» **WORK TO COMPLETE**
When you reproduce these records, keep every word exactly and drop the images.

» **MATERIAL TO PROCESS**
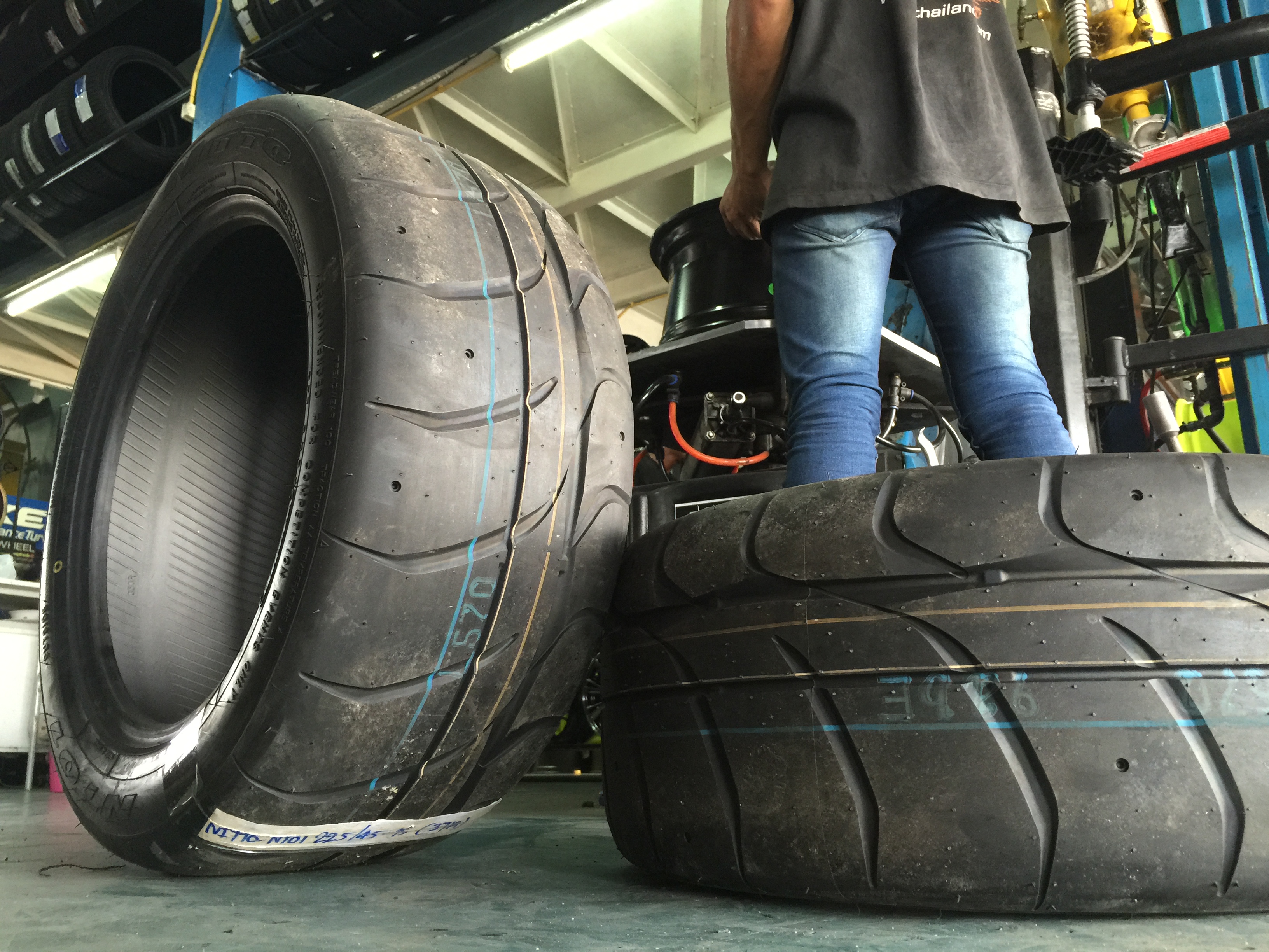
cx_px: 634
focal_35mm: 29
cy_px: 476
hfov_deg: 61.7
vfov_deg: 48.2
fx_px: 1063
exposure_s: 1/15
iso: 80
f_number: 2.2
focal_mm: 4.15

» **OUTPUT**
cx_px: 634
focal_35mm: 29
cy_px: 476
hfov_deg: 61.7
vfov_deg: 48.2
fx_px: 1063
exposure_s: 1/15
iso: 80
f_number: 2.2
focal_mm: 4.15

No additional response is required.